Filter the records below down to the lines that contain the string "crops", and copy each such line. The match is case-sensitive.

▸ **RECORDS TO PROCESS**:
···
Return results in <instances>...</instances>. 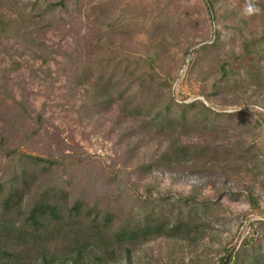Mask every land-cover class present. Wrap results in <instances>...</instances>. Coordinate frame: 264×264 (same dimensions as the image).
<instances>
[{"label":"rangeland","instance_id":"obj_1","mask_svg":"<svg viewBox=\"0 0 264 264\" xmlns=\"http://www.w3.org/2000/svg\"><path fill=\"white\" fill-rule=\"evenodd\" d=\"M57 1L0 0V183L21 172L8 150L59 162L27 177L17 226L46 186L66 192L68 211L79 200L86 213L109 208L114 230L128 216L145 217L139 198L195 196L200 219L187 234L126 245L113 259L109 246L98 252L102 264H219L238 250L234 264H264V90L233 81L221 89L222 68L240 81L264 67V0H68L47 12ZM123 72L110 103L100 105V78L114 86ZM147 72L166 84L163 100L221 114L216 124L225 132L176 136L182 146L208 148L210 159L140 170L170 143L146 124L150 117L129 116L117 101ZM65 230L59 249L73 243ZM94 256L80 264H101Z\"/></svg>","mask_w":264,"mask_h":264},{"label":"trees","instance_id":"obj_2","mask_svg":"<svg viewBox=\"0 0 264 264\" xmlns=\"http://www.w3.org/2000/svg\"><path fill=\"white\" fill-rule=\"evenodd\" d=\"M67 1L58 0L50 4L47 12H54L60 8L66 9ZM261 54H264V50ZM148 62L153 64V60ZM263 69L248 71L245 78L234 81L228 77L229 72L222 68L224 83L221 89L231 87L233 81L237 83V86L240 83L245 88L254 86L264 90ZM137 71L135 70L133 74ZM124 74L125 72L120 75L122 82H117L114 86L109 81L104 83L103 78H100L96 89V97L101 101L100 105L110 103L114 87L124 82ZM169 79V76H166V83ZM165 85L159 84L155 73H141L133 83L118 94L117 101L121 103L129 116L150 117L146 124L170 139L166 152L152 160V163L140 167V170L147 173L158 167L173 169L172 165L187 159L200 160L201 157H208V148L182 146L176 138L177 135L226 131L216 124V119L221 117V114L214 112L201 102L175 105L163 100L161 94ZM212 117L215 119L212 120ZM7 157L12 163L19 162L21 172L10 185L5 186L0 183V264H67L68 262L80 264L87 255L91 254L95 255L96 260L102 264L106 260L101 258L98 252H105L109 246L115 247V250L108 252L109 259H113L118 250L126 245L136 246L163 237L181 238L182 234L186 233L183 229L200 219L192 210L198 203L195 196L180 197L172 201V198H162V196L153 198L151 194L143 200L139 198L138 201L139 208H143L140 214H143L144 218L128 216L123 224L114 230L118 216L109 208L103 210L90 208L95 210L96 214L93 211L86 213L82 211L84 201L79 200L68 211L64 203L68 195L56 185H52L46 186L37 194V198H34L30 205L29 212L24 214L25 217L20 220V226H17V210L22 209L26 193L32 186L27 185V177H35L31 171L39 167L50 170L57 167L59 162L20 154L15 150H8ZM37 179L36 177L35 184ZM247 198L253 206H257L258 201L253 194H248ZM208 205L201 203V206L205 208ZM20 213L22 215V212ZM67 220L71 222L68 223ZM52 222L56 226H52L49 230ZM64 228H68L69 232L72 231L73 243L63 245V248L59 249L60 245L54 242L62 233L64 236L68 235ZM247 243V241L244 242L245 245ZM238 253L239 250L231 254L226 253L219 264H234Z\"/></svg>","mask_w":264,"mask_h":264}]
</instances>
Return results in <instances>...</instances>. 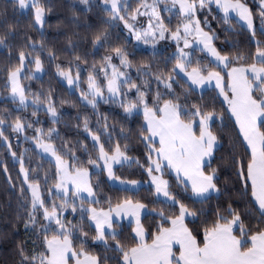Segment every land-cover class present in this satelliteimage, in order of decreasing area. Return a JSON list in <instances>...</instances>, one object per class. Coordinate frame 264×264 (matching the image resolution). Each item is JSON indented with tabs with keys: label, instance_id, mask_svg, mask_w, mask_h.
Listing matches in <instances>:
<instances>
[{
	"label": "snow or ice",
	"instance_id": "snow-or-ice-1",
	"mask_svg": "<svg viewBox=\"0 0 264 264\" xmlns=\"http://www.w3.org/2000/svg\"><path fill=\"white\" fill-rule=\"evenodd\" d=\"M80 3L89 10L93 6L92 0H80ZM14 4L21 10H29L40 29L44 28L45 15L52 11L42 0H14ZM101 5L109 17L105 23L109 27L123 23L136 41L153 46V57L159 41L175 42V52L166 62L172 67L157 66L154 70L149 62L134 64L124 46L107 45L106 27L92 38L94 48L107 45L106 54L98 63H92L85 80L81 79L80 64L88 63L86 56L74 55L75 63L67 66L56 64V73L70 89L79 91L85 108L91 107L96 112L101 103L114 104L122 109L125 120L142 116L143 122L134 134L144 145L146 163L139 160L135 163L146 172L150 191L154 189L153 204L162 207L149 208L131 196L102 202L97 186L91 181L89 166L106 172L110 181L123 186V191H139L140 181L124 179L114 171V165L132 159L127 154L129 145L120 143V139L127 140L133 134L131 129L126 135V129L121 126L120 138L114 147H109L113 144L115 126L109 125L108 118L98 119V127L94 129L87 116L82 121L78 116L77 127L82 126L83 132L91 137L92 151L89 152L87 145L70 146L67 142L57 147L56 141L61 137L56 128L45 131L36 127L40 120L13 117L4 109L8 114L0 115V142L6 145L14 162L19 163L23 176L19 191L27 216L24 227L35 236L31 250L24 244L18 245L19 264H107L109 258L102 259L93 251V245L115 253V264H264V42L257 40L254 54L247 58L229 56L214 46L216 37L204 30L215 8L223 14L220 19L224 24H230L234 14L251 31L253 39L257 35L258 15L260 35L264 36V0H258L255 12L246 0H138L135 8L127 0H99L95 6ZM162 13L169 14L167 23ZM172 16L179 19L175 28L171 26ZM139 17H147L146 27ZM7 27L8 31L0 34V47L7 49L10 56L15 26ZM45 50L50 61L58 59L52 49L45 48L43 39L35 41L26 37V43L16 49L18 63L7 68V80L11 103L19 105L17 110L27 111L32 107V117L46 111L55 125L60 115L51 89L47 94H32L21 85L26 62L34 65L35 73L44 72L41 52ZM196 51L206 52L212 59L207 63L193 61L191 57ZM133 68L140 83L130 74ZM180 74L186 80L177 79ZM25 78H35L31 69ZM153 81L157 85L154 93ZM82 83H86V90ZM177 84L183 88L180 94L174 87ZM205 86L215 93L213 103L190 101L196 89ZM215 101L220 102L219 111ZM226 120L235 134L230 152V170L235 176L231 192L221 188L219 169L212 167L215 154L223 148V138L216 129H225ZM8 129L17 137L32 130L33 134L24 135V139L31 140L49 168L26 167L25 154L18 156L13 150L6 134ZM79 148L86 159L76 154ZM4 171H8L7 166ZM39 171L44 173L42 178ZM173 177L180 192L172 190ZM232 193L246 199L256 210L254 222L246 223L231 202L219 203L223 196ZM212 199L218 201L217 207L211 218L201 220L208 214L194 205H204ZM103 203H107V209ZM142 213H154L158 222L146 228ZM68 214L74 217L78 214L79 219L70 220ZM124 218H128L127 227L131 229L127 237L123 233L125 226L118 224ZM86 221L89 230H85Z\"/></svg>",
	"mask_w": 264,
	"mask_h": 264
},
{
	"label": "trees",
	"instance_id": "trees-1",
	"mask_svg": "<svg viewBox=\"0 0 264 264\" xmlns=\"http://www.w3.org/2000/svg\"><path fill=\"white\" fill-rule=\"evenodd\" d=\"M43 3L48 4L52 11L46 14L45 24L43 29V37L41 32L34 23L33 14L30 11L23 12L17 5L14 4V0H0V34L8 31V25L15 26V32L12 34L13 39L10 41L14 45L11 55L9 56L8 50L0 47V115H7L3 110L8 109L11 115L27 117L29 120H40L41 123L36 127H41L45 131L48 128L54 127L60 133V140H57V147L62 143L67 142L70 146H78V144L87 145L89 152L92 151L91 137L87 136L83 132L82 126L77 127V117L79 116L82 121L84 116H87L90 120V125L95 129L98 127L97 120L103 117L108 118L109 125L115 126V132L113 133V144L109 147H114L115 141L120 138V127L123 126L127 130H132V135H129L127 140L120 139V143H127L129 145L127 154L132 158L129 162H124L122 165L114 167L116 175L121 176L124 179H135L140 181L142 186L139 187V191L130 190L125 192L122 190L121 185L112 186L106 177V172H101L100 169L89 166L90 177L93 185L97 186V192L100 199L103 201L111 198L113 202L117 199L122 200L125 196H131L134 200H140L141 202L148 204L149 208L156 206L162 207V205H154L155 200L154 189L150 191L151 185L149 178L143 168L139 167L135 161L139 160L141 164L146 163L144 145L141 144L135 133V130L139 127V124L143 122L142 116L132 118L129 120L124 119V113L118 105L103 104L99 105L98 111L94 112L91 107L85 108L82 106L79 96L76 92L70 91L64 84H62L56 76V64L67 66L70 62H73L74 55H80L87 57V64H80V68L83 70L81 79L85 80L93 62H99L106 54L107 45L112 46H124L128 52L129 59L134 64H139L141 61L149 62L153 65V69L158 66L161 69L171 68L170 63H166L167 59L173 54V49L167 48L163 51H157L155 57L153 52L143 51L135 49L133 42L127 39L125 31L119 27H109L106 21L109 17L104 13L101 7L95 5L99 0H92V7L89 10L85 5L80 3V0H42ZM138 0H130L129 4L135 8ZM246 3L250 8L257 11V4L254 0H246ZM207 11V10H205ZM168 13H162L165 17ZM222 14L213 8L212 13L208 16L209 25L205 27V31L213 34L216 38L213 40L214 46L218 50H223L222 54L229 56L242 55L245 58L254 54L256 48V41L260 40L264 42V36L260 35V21L258 15L255 17V27L257 35L255 39L252 38L251 32L243 28L234 19L230 24H224L220 17ZM215 17V18H213ZM203 18V14H201ZM171 26L175 28L179 22L178 17H171ZM168 21L165 20V23ZM108 28V42L105 48H94L92 45V38L95 33L101 31L103 28ZM30 36L35 41L43 39V43L46 49H52L58 59L50 61L47 51L41 52L42 60L44 61V72L38 78L23 79V87L32 94H47L49 90L52 91L55 104L60 115L59 123L53 125L51 120L46 115V111H40L37 118L31 116L32 107H29L27 111L17 110L15 104L11 103L8 99L10 88L7 84V68L9 66L18 63V56L16 49L23 46L26 43V37ZM40 46L37 44V50ZM193 52V50L191 51ZM205 55L202 52L196 51L192 55L193 61L201 60L204 63L208 62V58L205 59ZM73 73H75V67H73ZM133 79L140 83V79L137 78L136 70L133 68L130 72ZM141 79H149L143 77ZM177 79H182L180 76ZM84 84V83H83ZM162 89V85L160 86ZM176 93L180 94L183 88L177 84L174 86ZM186 87V85H185ZM152 92L154 93L157 85L153 81L151 83ZM203 96V99H201ZM215 93L211 89H205L203 91H197L190 97V101L200 102L202 104L211 105L214 101ZM151 98V97H149ZM31 100V96L29 98ZM66 101V103H61ZM216 108L219 111L220 102L215 101ZM75 105V106H74ZM228 126L221 130L217 127V132L221 135L223 148L217 152L216 159L214 160L212 167L218 168L220 173V186L222 189H227L231 192L233 188V181L235 176L230 170V152L231 145L234 142V133L232 131V124L225 121ZM219 124V121H217ZM10 137L12 148L16 151L17 155L24 153L25 166L29 168H37L38 165L43 169H48L49 165L46 160L38 155V151L32 145L31 140L25 141L24 135L31 136L32 130H28L25 134L19 135L12 133L10 129L6 132ZM27 150V152H26ZM76 154L82 159H86V154L82 148L77 150ZM94 154V153H93ZM7 166L8 171L5 172L4 168ZM54 172V169L51 170ZM31 174V173H30ZM43 171H39L41 178L43 177ZM11 178V182H9ZM168 179V176H165ZM23 176L19 172V163L14 162L13 157L7 150L6 145L0 142V264H19L18 245L24 244L27 250H31L33 247L34 234L30 230H26L24 227V221L26 220V211L24 208V200L20 195V187L22 186ZM173 183V192H180V189L175 186L174 177L170 181ZM146 184V185H144ZM23 187L27 188L26 185ZM130 187V186H129ZM30 199V194L26 193ZM183 195V193H181ZM231 202L241 214L242 219L246 223L254 222L257 218L256 210L250 207L246 199H240L234 193L226 194L219 201L220 204L227 205ZM190 203V202H189ZM218 201L216 199L210 200L204 205H194L197 209H202L207 213V217H201V220L205 218H211V215L217 207ZM107 203H103V207L107 209ZM147 211V210H146ZM70 213V209H69ZM142 222L146 228H151L158 220L155 218V214L142 215ZM68 219L78 220L79 215L75 217L68 214ZM88 223L85 222V230L88 229ZM128 221H120L118 224H123L124 236L127 237L131 232V229L127 227ZM199 223V222H198ZM190 227L192 225H189ZM121 231L120 227L116 229ZM91 244V241H89ZM93 251L103 259L107 256L109 259L107 264H115V253L111 251L105 252L104 249L98 245H93Z\"/></svg>",
	"mask_w": 264,
	"mask_h": 264
},
{
	"label": "rangeland",
	"instance_id": "rangeland-1",
	"mask_svg": "<svg viewBox=\"0 0 264 264\" xmlns=\"http://www.w3.org/2000/svg\"><path fill=\"white\" fill-rule=\"evenodd\" d=\"M255 2H256V4L258 3V0H254ZM127 2L129 3L130 2V0H127ZM161 7H163V5H161ZM21 10V9H20ZM21 11H23V12H27V11H29V10H21ZM222 14V13H221ZM223 15V14H222ZM45 18H46V15H45ZM168 19H169V14H167L166 15V17H165V20H167L168 21ZM233 19L236 21V22H238L243 28H245L246 30H248L247 29V27H246V25H243V22L242 21H239L238 20V18L237 17H234V14H233ZM139 21H142L143 23H144V27H146L147 26V17H139ZM117 23V25L119 26V27H121L124 31H125V34H126V37H127V39H131L132 40V42H133V46H134V48L135 49H139V50H143V51H149V52H153L154 51V49H153V46L151 45V44H145V43H143L142 41H136L133 37H131V35L128 33V31H127V29H125L124 28V26H123V23H120V22H116ZM139 26V25H138ZM36 27L39 29V31L40 32H43V29H40V27L38 26V25H36ZM249 32H251L250 30H248ZM202 47V46H201ZM167 48H171V49H173V53L175 52V42H173V41H171V40H161V41H159L156 45H155V51L157 52V51H163V50H165V49H167ZM193 49H185V51H187V52H191ZM128 53V52H127ZM209 60H211L212 58L206 53V52H202ZM116 63H118V61H115ZM29 69H31L32 70V72L34 73V77L35 78H38V77H40L42 74H43V72L42 73H35V71H34V65H27V62H26V68H25V71L24 72H22L21 73V85H23V83H22V81H23V79H26L25 78V76L27 75V73H28V70ZM55 73H56V71H55ZM56 76L58 77V79H59V81L62 83V84H64L70 91H73V92H76L77 93V95L79 96V98H80V93H79V91H76V90H74V89H70L69 88V86L67 85V82L66 81H64L62 78H60L58 75H57V73H56ZM180 77L182 78V79H184V80H186V77H183V74H180ZM7 84H8V86H9V88H10V83L8 82V80H7ZM23 87V86H22ZM81 87L82 88H84L85 90L87 89V85H86V83H82L81 84ZM213 87H214V82H213ZM205 89H210V88H208V86H205V88L204 89H196L197 91H203V90H205ZM8 99H10L11 100V95H10V91H9V94H8ZM29 103H30V99H29ZM15 106L17 107V108H19V105L18 104H15ZM43 111V110H42ZM47 115V114H46ZM48 116V115H47ZM49 117V116H48ZM37 118V117H36ZM49 119L51 120V118L49 117ZM24 137V136H23ZM33 146H34V144H32ZM34 148H35V146H34ZM37 150V149H36ZM37 151H39V150H37ZM127 162H129V161H127ZM118 165H120V164H117V165H114V167H116V166H118ZM106 177H107V180L109 181V183L112 185V186H119L120 184H119V182L118 181H110L109 179H108V176H107V173H106ZM148 184H150L151 185V183H150V181H149V183ZM143 184H139L138 185V188L140 187V186H142ZM144 185H146V184H144ZM27 186V185H26ZM86 195V194H85Z\"/></svg>",
	"mask_w": 264,
	"mask_h": 264
},
{
	"label": "crops",
	"instance_id": "crops-1",
	"mask_svg": "<svg viewBox=\"0 0 264 264\" xmlns=\"http://www.w3.org/2000/svg\"><path fill=\"white\" fill-rule=\"evenodd\" d=\"M142 215H143V213H142ZM122 221H128L129 222L128 218H124ZM118 222H120V221H118Z\"/></svg>",
	"mask_w": 264,
	"mask_h": 264
}]
</instances>
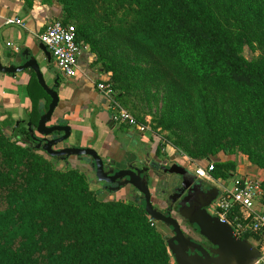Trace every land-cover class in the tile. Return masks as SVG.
I'll use <instances>...</instances> for the list:
<instances>
[{
    "label": "trees",
    "instance_id": "trees-1",
    "mask_svg": "<svg viewBox=\"0 0 264 264\" xmlns=\"http://www.w3.org/2000/svg\"><path fill=\"white\" fill-rule=\"evenodd\" d=\"M57 1L58 20L76 22V42L104 62L119 101L162 86L168 113L157 126H191L171 141L177 150L197 161L246 154L262 171L264 204V0ZM245 47L261 53L248 59ZM29 85L36 124L34 101L45 111L50 97L32 71ZM28 120L0 122V264H175L137 196L102 197L84 169L35 147ZM165 145L157 153L167 157ZM213 161L214 178L234 176L233 160Z\"/></svg>",
    "mask_w": 264,
    "mask_h": 264
},
{
    "label": "water",
    "instance_id": "water-1",
    "mask_svg": "<svg viewBox=\"0 0 264 264\" xmlns=\"http://www.w3.org/2000/svg\"><path fill=\"white\" fill-rule=\"evenodd\" d=\"M61 16L62 14L59 18ZM36 46L49 62L51 54L47 47L42 42L37 43ZM4 55L8 58V62L6 64L1 62L0 53L1 74L15 77L17 73L30 70L50 97L47 109L39 110L37 123L34 124L30 120L26 122L29 136L35 141V147L50 157H57L66 165L70 163L71 158L83 160L90 165L95 180L103 183V189L114 193L127 190L131 196H137L151 219L173 228L175 235L166 239V245L176 264H257L260 258L257 246L251 240L237 236L226 220L210 212L211 205L220 193L217 186L198 178L177 160H172L167 167L164 164L162 167L159 166L162 162L156 158L151 159L147 164L137 160L125 167H119L114 160L106 161L92 147L68 143L71 127L53 119L59 102L60 82L56 81L58 76L55 75L52 83L45 81L40 69L41 62L30 46L15 49L6 47ZM19 121H16V124ZM159 167L167 176L163 188H158L156 185V190L161 189L162 194L166 192L165 199L171 203L179 199L176 203V213L198 227L199 233L213 245L209 251L185 237L177 221L154 206L152 196L158 197V195L152 189V185L157 179L154 172ZM172 191L175 193L170 195Z\"/></svg>",
    "mask_w": 264,
    "mask_h": 264
},
{
    "label": "crops",
    "instance_id": "crops-1",
    "mask_svg": "<svg viewBox=\"0 0 264 264\" xmlns=\"http://www.w3.org/2000/svg\"><path fill=\"white\" fill-rule=\"evenodd\" d=\"M0 0V53L1 62L6 64L8 58L4 55L6 47L21 48L30 46L36 53L41 67L46 68L48 62L43 52L36 46L40 41L38 34L44 30L45 24L53 19H59L60 4L53 0ZM18 17L26 22V27L17 24H7L6 19ZM61 18V17H60ZM52 59V58H51ZM91 58L86 50H81L78 56V69L74 77H66L60 73L59 102L53 115L54 120L71 127V136L68 143L81 147H92L105 160H114L117 166L125 167L137 160L142 164L154 158L160 141L159 133L138 134L127 126H118L113 123L107 109L106 98L96 89L95 83L107 79L102 71L95 72L90 66ZM53 65V63H51ZM46 71V70H45ZM52 83L55 77L53 71H46ZM31 71L17 73L15 77L0 73V122L7 114L15 120H28L32 112L33 100L31 95L37 90L30 88ZM31 89V92H30ZM45 99L34 101L38 111L42 110ZM6 132L11 128L6 127ZM165 153L169 160L177 159V152L165 145ZM42 152V151H41ZM45 154L44 152H42ZM63 165L65 162L60 161ZM86 163V162H85ZM83 160L71 158L68 165L77 166L85 171H91L90 165ZM83 165V166H82ZM255 176H261L262 171L255 169ZM91 177L90 173L87 172ZM92 187H101L93 179ZM105 193L104 191L101 193ZM117 198H128L131 195L127 190L115 192Z\"/></svg>",
    "mask_w": 264,
    "mask_h": 264
},
{
    "label": "built area",
    "instance_id": "built-area-1",
    "mask_svg": "<svg viewBox=\"0 0 264 264\" xmlns=\"http://www.w3.org/2000/svg\"><path fill=\"white\" fill-rule=\"evenodd\" d=\"M7 24H17L26 27V22L18 17L7 18ZM75 26L63 24L58 19H53L45 24L44 30L38 34V40L50 51L53 65L66 77H74L78 69V56L84 46L76 42ZM95 87L107 100V109L111 119L118 126H127L138 134L153 133L151 124L140 121L127 110L115 97V91L106 79L98 80ZM164 151L166 149L164 148ZM177 162L184 165L198 178L219 188L218 198L210 209L214 215L226 220L234 229L237 236L248 235L257 246L260 258L257 264H264V204H261L262 187L261 176L238 174L232 176L229 182L214 178V161L205 160V164L192 159L182 150H177ZM237 213L231 221L227 220L228 213ZM151 225L157 224L151 219ZM171 255V254H170ZM171 263L174 260L171 256Z\"/></svg>",
    "mask_w": 264,
    "mask_h": 264
},
{
    "label": "rangeland",
    "instance_id": "rangeland-1",
    "mask_svg": "<svg viewBox=\"0 0 264 264\" xmlns=\"http://www.w3.org/2000/svg\"><path fill=\"white\" fill-rule=\"evenodd\" d=\"M55 2H58L57 0H53ZM239 9V8H237ZM238 11V10H237ZM76 27V22L74 20L69 21ZM83 48L81 50H86L89 53V56L91 58L89 62V66L95 71L99 72L102 71L104 73V76L106 78H109L111 73L109 71H104V62L99 61L97 54L91 50V47L89 44H83ZM244 55L248 59H252L260 55L261 50L256 47L255 49H249L248 47H245L244 49ZM43 65L46 64V68L43 69L41 67V71L43 73V77L46 82L50 81V78L47 74L48 71H53V73H56L59 71L54 65H51V63L47 62H42ZM46 70V71H45ZM59 79L61 78L60 76V71H59ZM139 90V89H138ZM135 90L129 95H125L126 97L124 98V101L120 99V104L123 105L127 110H129L134 116H136L140 121H148L151 126L153 131L156 133H159L160 135V141L163 140L166 142L168 148L174 149L177 151V147H175L171 141L175 140L177 137V134H181V131L184 130V128H187L188 130L190 129L187 123L185 127H176V125H173L170 129H163L159 126H157L158 119L161 117L163 111L165 110L166 113H168V109L165 108V98L164 96L167 95V91L162 87L156 85L155 87L148 89V92L143 93L142 90ZM226 109H230L228 107L227 103L223 104ZM177 122H180V119H178ZM154 126V128H153ZM192 130H194L192 128ZM197 136V133L193 131L192 137ZM212 159L214 160H225V159H231L235 163V170H234V176L238 174L242 175H250V176H255V169L259 170L258 166L256 164H253L247 157L246 154L242 153L239 150H235L229 155H224L223 153H220L216 156H213ZM197 161V160H196ZM199 163L205 164V160H198ZM61 167L62 163H59ZM83 166V165H82ZM91 175V178L94 179V173L93 171H87ZM227 182L230 181V179L225 180ZM115 193L114 192H105L101 196L102 197H111L115 198ZM262 195H263V189H262ZM211 212L213 211L212 208L210 209Z\"/></svg>",
    "mask_w": 264,
    "mask_h": 264
},
{
    "label": "flooded vegetation",
    "instance_id": "flooded-vegetation-1",
    "mask_svg": "<svg viewBox=\"0 0 264 264\" xmlns=\"http://www.w3.org/2000/svg\"><path fill=\"white\" fill-rule=\"evenodd\" d=\"M56 73L59 74V71H57ZM56 73H55V75H56ZM154 158L159 159L162 162L161 165H159L161 167L163 164L167 167L168 165H170L172 163V160H169L168 158L166 159V157H164L163 155L158 154L157 151H156ZM106 161H110V160H106ZM86 164L87 163H85L84 165H86ZM154 174H155V176H157V179L154 180L153 185H152L153 186L152 189L158 195V197L152 196V202H153L154 206H156L164 214L170 215L171 217H173L177 221V223L179 224V228L185 237H187L191 241L199 244L201 247H203L204 249H206L208 251L211 248H213V245L207 239H205V237H203L199 233V229L195 224H190L186 219L182 218L181 216H179L176 213V208H177L176 203L179 201V199L175 203H171L165 199V193L166 192L164 194H162L161 193L162 191H160L161 189L156 190V187H155L156 185L158 186V188H163L164 180H165L167 174L160 167L154 172ZM99 184L102 188L103 183H99ZM173 193H175V192L172 191V193H169V194L171 195ZM159 225L163 231L165 239L172 238L175 235V232L171 226H166V224H164V223H162V224L159 223ZM190 252L191 251L189 250V253Z\"/></svg>",
    "mask_w": 264,
    "mask_h": 264
}]
</instances>
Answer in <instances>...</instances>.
···
▸ **EXPECTED ANSWER**:
	"label": "crops",
	"instance_id": "crops-1",
    "label": "crops",
    "instance_id": "crops-1",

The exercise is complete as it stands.